We have to ask, with the towel incidents in the postseason with Curt Schilling, was there ever a face-to-face resolution on that between the two of you or did you never have the opportunity after being traded?
No, I never talked to him about it. I had a phone conversation with him about three weeks after that World Series when he repeatedly wanted to go on the radio and rip me, but Curt is Curt, and the thing about that, he showed who he was. And you can talk to anybody who ever played with him, the team could go 20-142 and as long as Curt had the 20 wins, he wouldn’t care.
You once said the ’93 Phillies had a “freak from every walk of life” in the clubhouse, do you find humor or irony in the fact that John Kruk, Larry Andersen and yourself are all analysts now?

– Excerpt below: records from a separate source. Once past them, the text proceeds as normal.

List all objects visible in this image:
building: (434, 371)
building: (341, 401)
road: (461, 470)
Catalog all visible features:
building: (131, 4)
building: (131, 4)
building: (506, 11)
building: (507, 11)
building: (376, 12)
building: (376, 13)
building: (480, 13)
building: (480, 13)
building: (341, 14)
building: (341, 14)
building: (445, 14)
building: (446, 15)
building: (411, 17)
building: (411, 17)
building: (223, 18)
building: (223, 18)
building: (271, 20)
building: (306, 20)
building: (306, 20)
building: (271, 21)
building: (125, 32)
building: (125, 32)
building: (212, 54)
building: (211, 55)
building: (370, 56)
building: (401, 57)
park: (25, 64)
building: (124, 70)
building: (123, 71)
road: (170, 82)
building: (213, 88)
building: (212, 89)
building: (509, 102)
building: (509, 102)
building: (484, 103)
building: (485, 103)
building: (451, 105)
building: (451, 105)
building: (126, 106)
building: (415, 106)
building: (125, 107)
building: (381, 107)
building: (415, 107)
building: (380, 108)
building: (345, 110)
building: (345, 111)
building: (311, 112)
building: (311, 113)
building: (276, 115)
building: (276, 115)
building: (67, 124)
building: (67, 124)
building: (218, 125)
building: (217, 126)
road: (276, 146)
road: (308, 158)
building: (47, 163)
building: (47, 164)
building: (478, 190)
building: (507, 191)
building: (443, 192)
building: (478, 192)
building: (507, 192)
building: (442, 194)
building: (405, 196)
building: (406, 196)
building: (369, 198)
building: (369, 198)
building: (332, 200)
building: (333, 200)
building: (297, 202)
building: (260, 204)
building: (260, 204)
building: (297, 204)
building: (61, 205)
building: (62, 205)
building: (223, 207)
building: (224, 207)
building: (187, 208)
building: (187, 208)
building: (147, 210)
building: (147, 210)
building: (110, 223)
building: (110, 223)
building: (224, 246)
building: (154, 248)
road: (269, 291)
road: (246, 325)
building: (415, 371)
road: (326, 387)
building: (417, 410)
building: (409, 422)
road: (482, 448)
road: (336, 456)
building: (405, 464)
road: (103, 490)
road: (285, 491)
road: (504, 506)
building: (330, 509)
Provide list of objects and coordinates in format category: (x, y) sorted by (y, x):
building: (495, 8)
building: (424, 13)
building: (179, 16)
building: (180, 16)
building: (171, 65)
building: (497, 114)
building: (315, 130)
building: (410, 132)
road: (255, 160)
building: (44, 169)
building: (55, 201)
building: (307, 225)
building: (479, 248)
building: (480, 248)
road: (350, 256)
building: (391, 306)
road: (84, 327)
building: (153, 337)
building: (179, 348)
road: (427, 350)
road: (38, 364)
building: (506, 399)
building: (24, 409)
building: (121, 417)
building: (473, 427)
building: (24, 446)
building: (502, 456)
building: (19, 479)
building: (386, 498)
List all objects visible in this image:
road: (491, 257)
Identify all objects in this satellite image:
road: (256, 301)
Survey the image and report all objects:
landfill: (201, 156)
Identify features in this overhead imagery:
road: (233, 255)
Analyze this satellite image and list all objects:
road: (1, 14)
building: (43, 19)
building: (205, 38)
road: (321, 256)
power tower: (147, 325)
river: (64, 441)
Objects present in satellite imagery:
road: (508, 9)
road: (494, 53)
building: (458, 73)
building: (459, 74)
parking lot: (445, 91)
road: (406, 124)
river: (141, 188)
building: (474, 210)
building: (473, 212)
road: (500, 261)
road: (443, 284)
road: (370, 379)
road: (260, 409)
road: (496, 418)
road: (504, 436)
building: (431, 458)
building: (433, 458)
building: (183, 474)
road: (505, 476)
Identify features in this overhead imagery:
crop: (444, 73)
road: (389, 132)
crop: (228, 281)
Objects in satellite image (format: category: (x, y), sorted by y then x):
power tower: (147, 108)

The one thing about it, when you look back on that team, we weren’t the most talented guys in the world by any stretch of the imagination, but we do know the game. We knew how to play the game right, we had to know how to play the game right with the talent we had, and the one thing I can honestly say I know really, really well is the sport of baseball. I have no problem voicing my opinion on it, the only thing I wanted to make sure of when I made this step into the broadcast side of the game was, the broadcasters who always got on my nerves and irritated me as a player were the ones that forgot they played and the game wasn’t that easy, and they would attack guys personally from the booth when they’re analyzing them. That’s one thing I’ve always reminded myself, when a pitcher makes a pitch and a guy hits a home run, I don’t say “How can you throw him that pitch?” Well, number one, he wasn’t trying to throw the pitch where it went, and understand that I might question his thought process, but I won’t ever question “How can you do that?” because I know, I gave up the biggest home run in the history of baseball, and it wasn’t where I wanted it, it was supposed to be a fastball up and away and I jerked it down and in, so I know how hard the game is.
So you’ve ventured into the food industry, what made you decide to go salsa?
That was just something my wife and I created in our kitchen. We couldn’t buy anything retail that we liked because we couldn’t stand chunk, so we started to make our own at home and I had it on the market for a couple of years, and now with the broadcasting I don’t have time to fool with it, so I’m looking to sell the formula and the name and get out of it.
Tell us a bit about the Hilton HHonors Little League World Series program.
The Hilton HHonors Little League World Series is something that, to me, is long overdue, and for a company the size of Hilton to be the sponsor of Little League baseball and Little League softball tells you how big Little League baseball and softball has gotten. You have a major business in Hilton sponsoring this, and what it is is a contest for parents to go to facebook.com/hiltonhhonors and you tell your story about your coach and how that coach has touched your child’s life, made your child’s life better on-the-field or off and the grand prize winner gets a two-night stay at any of the Hilton hotels in their chain, and that coach will be brought to Williamsport, Pennsylvania to throw out the ceremonial first pitch of the Little League World Series. It’s recognizing these people who give their time, they’re not compensated in any way, they probably get more grief than they do anything else from parents, so it’s an opportunity to recognize these people that do so much for our youth.